On an annual basis, farmers pay a stipulated fee to the Department of Water Affairs on the numbers of hectares they irrigate.
Mashaba said that in Nkomazi, sugarcane is harvested all year round, making an adequate water supply essential.
However, he said the rains came with challenges. “The rain may be a blessing but the muddy ground makes it a challenge for farmers to manoeuvre when harvesting, so they have to wait for the ground to dry a bit before they can drive in with their trucks,” he explained.
Chief director at the department’s regional office in Mpumalanga, Fanyana Mntambo, said it was good that the province’s dams were full because it would ensure there was sufficient water when the rainy season ended in April.
While most dams in the province are 100 percent full or more, those that are not at full capacity include Rhenosterkop dam at 92.3 percent, Ohrigstad dam at 60.8 percent, Witbank dam at 95.2 percent and Middelburg dam at 95.2 percent.
Despite the rains, residents of White River have, however, been warned to use water sparingly.
Spokesperson for the Mbombela local municipality, Bessie Pienaar, explained that even though the three dams that supply the town were in a healthy state, the area’s water catchment was small, which meant the dams would not remain full for long.
The dams supplying the town include Klipkoppie dam, which is 99.8 percent full [now 100% full], Witklip, which is 100 percent full and Longmere, which is 86.8 percent full [now 100% full]
She said the town’s water supply was so tenuous, that residents had to apply to the council for permission to fill or top up their swimming pools.
Residents who fail to do so, or who are caught with water running out from their yards into the street, face prosecution.

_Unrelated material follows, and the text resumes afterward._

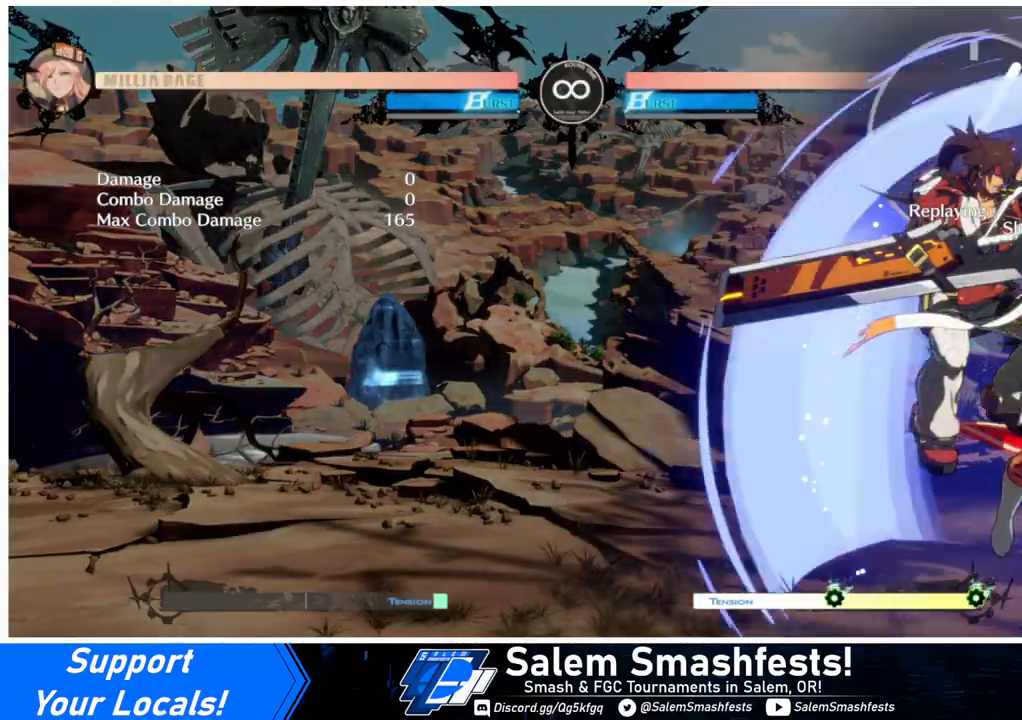
{"buttons": ["DPAD_RIGHT"], "events": [[200, "L2", "down"], [300, "DPAD_RIGHT", "down"], [300, "L2", "up"]]}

The development that has occurred in the White River area has outstripped the area’s water supply capability. During good rainy seasons people forget about the dire water shortages and water restrictions of past winter seasons when even boreholes have dried up. The current good rainfall in the area provides an ideal opportunity for rainwater harvesting. Some people are connecting rainwater systems to two, three and more water tanks for water storage. One of our clients is building a massive underground water reservoir to ensure that his household has water in times of municipal water supply cuts and water safety issues (White River municipal water, like that of many other towns around South Africa, cannot always be considered safe to drink).